Reply 300 of 351, by mockingbird
Ok, I did some more testing. I changed the multiplier to 21 at the underside of the motherboard socket pins and set the FSB to 100Mhz via jumpers on the motherboard (testing with a Biostar M7VKD). The system boots at 2.1Ghz and is stable. The purpose was to allow a lower CPU speed (300Mhz), as opposed to running it at 133Mhz FSB (where the minimum system speed was 3 x 133 - 400Mhz).
VIAFSB was mentioned, but VIAFSB is not very useful because it does not allow reducing the FSB from 133Mhz to 100Mhz. It does not work like you think it does on the K7 platform compared to other platforms. For all intents and purposes, it is not very useful for throttling (on this platform).
Also, bear in mind, I am only focusing on processor speed and disabling caches (or the L1 cache only, in our case, because disabling the L2 is not helpful nor possible for that matter) and ignoring other throttling methods because I have found them to be lacking in terms of compatibility with many games (Jazz Jackrabbit, Titus) .

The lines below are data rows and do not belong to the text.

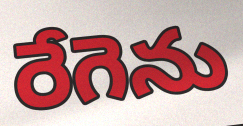
రేగెను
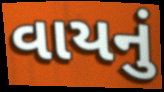
વાયનું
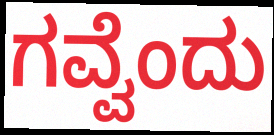
ಗವ್ವೆಂದು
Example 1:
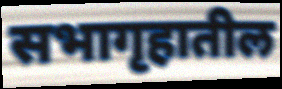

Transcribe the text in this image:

सभागृहातील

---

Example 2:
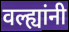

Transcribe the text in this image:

वल्ह्यांनी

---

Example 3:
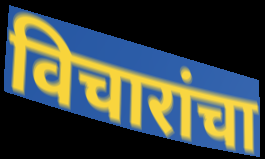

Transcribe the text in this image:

विचारांचा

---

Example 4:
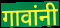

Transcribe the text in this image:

गावांनी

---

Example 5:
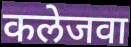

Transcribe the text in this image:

कलेजवा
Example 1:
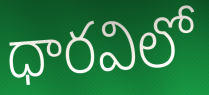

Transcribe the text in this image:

ధారవిలో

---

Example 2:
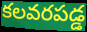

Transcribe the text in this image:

కలవరపడ్డ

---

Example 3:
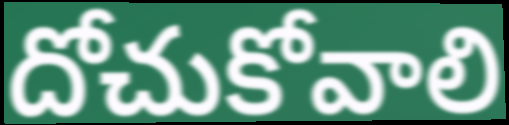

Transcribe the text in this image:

దోచుకోవాలి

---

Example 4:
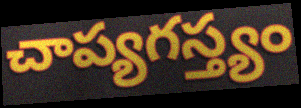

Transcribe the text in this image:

చాప్యగస్త్యం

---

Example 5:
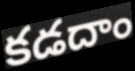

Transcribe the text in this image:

కడదాం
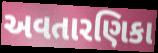
અવતારણિકા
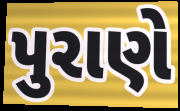
પુરાણે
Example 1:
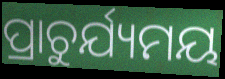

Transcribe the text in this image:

ପ୍ରାଚୁର୍ଯ୍ୟମୟ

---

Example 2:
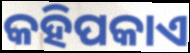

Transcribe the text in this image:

କହିପକାଏ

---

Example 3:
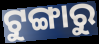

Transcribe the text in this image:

ଟୁଙ୍ଗାରୁ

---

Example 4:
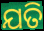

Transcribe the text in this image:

ଯତି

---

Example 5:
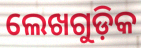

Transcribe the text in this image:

ଲେଖଗୁଡ଼ିକ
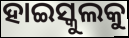
ହାଇସ୍କୁଲକୁ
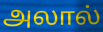
அலால்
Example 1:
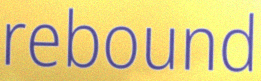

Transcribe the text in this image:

rebound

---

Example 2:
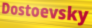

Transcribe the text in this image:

Dostoevsky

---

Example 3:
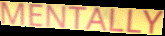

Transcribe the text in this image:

MENTALLY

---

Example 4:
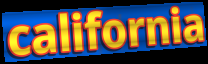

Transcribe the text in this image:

california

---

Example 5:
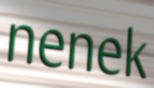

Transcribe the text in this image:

nenek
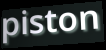
piston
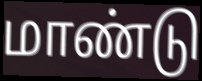
மாண்டு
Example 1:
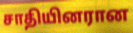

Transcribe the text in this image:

சாதியினரான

At 500Mhz with L1 disabled (setmul 5 l1d), NSSI puts it approximately on par with a 386 DX/33
At 1.1Ghz with L1 disabled (setmul 11 l1d), NSSI puts it roughly on par with a 386 DX/40
A few things to note:
1) You are only allowed to set multipliers from 3x to 11x (minus 4x, which hangs the system, at least with this configuration). You get access to the half multipliers only after 5x (so 5.5, 6.5, 7.5, etc..., but not that they're useful)
2) The system requires a hard reset after playing with the multiplier (or when I set it to 3x, at least), it won't POST with a regular reboot
3) Going back to the full speed of 2.1Ghz requires a reboot. Setmul will only allow you to set it back up to 1.1Ghz (11x multiplier) when you change it
So all in all, not the most versatile platform for throttling. Certainly better than a lot other platforms out there, but I would prefer something that allowed me a wider range of speed at the low end (486 would be nice). And this concludes my years-long investigation into the K7 platform as a viable platform for retro builds.
edit: Just a small addendum -- The Abit KT7A has a unique PLL (PhaseLink PLL205-03) which does in fact supports 66Mhz FSB. Theoretically, a 200Mhz downclock should then be possible with the K7 (3 x 66), but VIAFSB doesn't actually succeed in setting the 66Mhz ("viafsb pll205-03 66.80 -u") just get's stuck at "Setting FSB...". I think this is a chipset limitation and not a bug or anything with VIAFSB. But this is irelevant for the most part, because K7 does not scale well at all with clock speed increases (or decrases for that matter) once you disable its L1. You can throw hundreds of megahertz at it, but as long as the L1 is disabled, it's consistently about as fast as a 386, except with the added oddities you get from disabling a CPU's L1 cache.